--- start PASSAGE ---

# Possible purchase critique?



## Back2Horseback (Mar 21, 2012)

Geez...first the link wouldn't post and now I fear it doesn't work...apologies!

As soon as I get the chance at work tonight, I will again post the link. Thank you for your time and I apologize again that it didn't work...


----------



## Back2Horseback (Mar 21, 2012)

Quarter Horse

Ok folks...let's give THIS A TRY! :wink:


----------



## Tracer (Sep 16, 2012)

Almost impossible to say anything based on those photos.

Neck is set low, legs look nice and sturdy, and that's about all I can tell.


----------



## Joe4d (Sep 1, 2011)

all the pictures in the world wont tell you much. You are looking for a riding horse, only way to judge that is to ride him. Go ride him then get a vet pre purchase exam.


----------



## Back2Horseback (Mar 21, 2012)

Absolutely...PPE is the ONLY WAY for anal retentives such as myself! :0)

I hope to hear back from his owners today about his additional info, and schedule a first ride if all seems within normal limits! Thanks! :0)
_Posted via Mobile Device_


----------



## caljane (Feb 7, 2009)

Back2Horseback said:


> Quarter Horse - $1000
> 
> 
> 
> ...


$1000 for a 7year old pretty riding gelding sounds awful cheap. Did you get to meet him?


----------



## Back2Horseback (Mar 21, 2012)

No, actually, his owners haven't gotten back to me yet, so perhaps they aren't super motivated to sell? We'll see, but I think that's about the going rate in this area for basic riding (non-show quality/specific training level) horses-- $1000-$3000 max for basic horses, and the more the owners are in financial crisis, as horribly, MANY, MANY FOLKS in this area, especially are (due to so many illegals taking the horse-related jobs that lots of horse people have counted on for income).
_Posted via Mobile Device_


----------



## DraftyAiresMum (Jun 1, 2011)

I like him. Definitely worth a look-see.

--- end PASSAGE ---
--- start PROVIDED MATERIAL ---

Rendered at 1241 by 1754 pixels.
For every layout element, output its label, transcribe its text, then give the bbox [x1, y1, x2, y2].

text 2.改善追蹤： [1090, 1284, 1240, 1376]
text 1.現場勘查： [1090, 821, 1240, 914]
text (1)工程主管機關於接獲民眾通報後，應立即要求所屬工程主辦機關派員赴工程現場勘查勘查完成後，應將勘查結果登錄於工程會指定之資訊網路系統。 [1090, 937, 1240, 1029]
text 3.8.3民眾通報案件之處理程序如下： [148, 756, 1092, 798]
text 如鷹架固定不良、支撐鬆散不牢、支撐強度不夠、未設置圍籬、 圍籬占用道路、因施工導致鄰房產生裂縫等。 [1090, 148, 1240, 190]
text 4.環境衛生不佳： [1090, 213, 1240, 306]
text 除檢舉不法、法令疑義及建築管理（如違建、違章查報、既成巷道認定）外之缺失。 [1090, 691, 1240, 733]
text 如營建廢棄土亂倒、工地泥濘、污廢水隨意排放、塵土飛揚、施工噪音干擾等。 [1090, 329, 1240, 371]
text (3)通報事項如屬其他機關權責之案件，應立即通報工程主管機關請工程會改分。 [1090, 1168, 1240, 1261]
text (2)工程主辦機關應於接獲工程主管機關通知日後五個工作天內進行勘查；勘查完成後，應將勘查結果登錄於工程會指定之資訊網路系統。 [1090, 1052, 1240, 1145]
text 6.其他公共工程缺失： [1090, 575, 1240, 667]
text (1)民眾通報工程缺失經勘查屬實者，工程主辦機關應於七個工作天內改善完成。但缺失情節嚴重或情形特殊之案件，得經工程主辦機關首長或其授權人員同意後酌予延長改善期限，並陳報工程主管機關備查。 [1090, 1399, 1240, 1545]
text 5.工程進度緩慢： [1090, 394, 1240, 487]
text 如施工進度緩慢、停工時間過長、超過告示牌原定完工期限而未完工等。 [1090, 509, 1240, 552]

--- end PROVIDED MATERIAL ---

From the horse-purchase thread, transcribe the passage that begins at the words "## Tracer (Sep" and stops after the words "I can tell.".

## EXERCISE SOLUTION
## Tracer (Sep 16, 2012)

Almost impossible to say anything based on those photos.

Neck is set low, legs look nice and sturdy, and that's about all I can tell.